“What is the matter?” asked Clif, startled. “Are you ill?”

“No—no, a little attack, that’s all, don’t ye know,” replied Cate, recovering himself with an effort. Another moment and he had regained his usual composure.

“Haw! bah Jove, Richard is himself again,” he drawled, carefully adjusting his eyeglass. “So his royal highness is coming aboard? I’ll be glad to—aw—meet him, don’t ye know.”

“And so will he be glad to meet you—not,” replied the cadet, the last word sotto voce.

With a low bow and a smile to Juanita, he hurried away to his station.

The two girls strolled to the other side of the quarter-deck as if unconscious of the Englishman’s presence.

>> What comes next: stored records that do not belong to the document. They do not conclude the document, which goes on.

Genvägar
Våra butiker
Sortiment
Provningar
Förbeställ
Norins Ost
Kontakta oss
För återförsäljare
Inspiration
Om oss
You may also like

Once alone, the latter’s face again took on that hunted expression noticed by Clif. He leaned against one of the broadside guns and stared absently through the port.

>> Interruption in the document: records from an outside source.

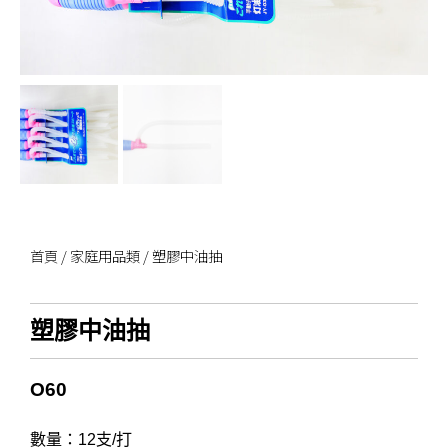
首頁
/
家庭用品類
/ 塑膠中油抽
塑膠中油抽
O60
數量：12支/打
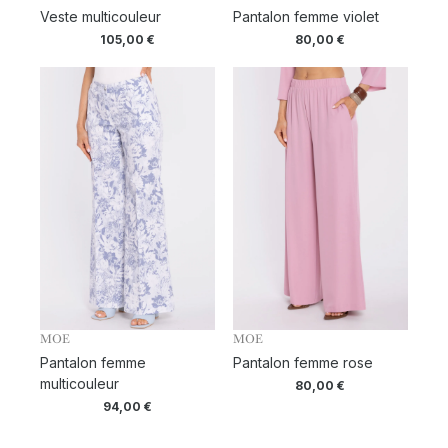
Veste multicouleur
Pantalon femme violet
105,00
€
80,00
€
MOE
MOE
Pantalon femme
Pantalon femme rose
multicouleur
80,00
€
94,00
€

“It is fate,” he muttered; “grim fate. It is ordered and must be done. It’s a pity, too. The other chance was so good. Just think of it; strings of them, and each worth a fortune. And the girl, too. If I had the opportunity and that cub of a boy was out of the way—but what’s the use of dreaming? Duty first, then pleasure. Yes, pleasure, if”—he laughed mirthlessly—“if I live to enjoy it.”

A shrill piping of the boatswain’s whistle interrupted his soliloquy, and he turned to see a rainbow of gay bunting flaunt bravely from a line stretched over the three mast trucks.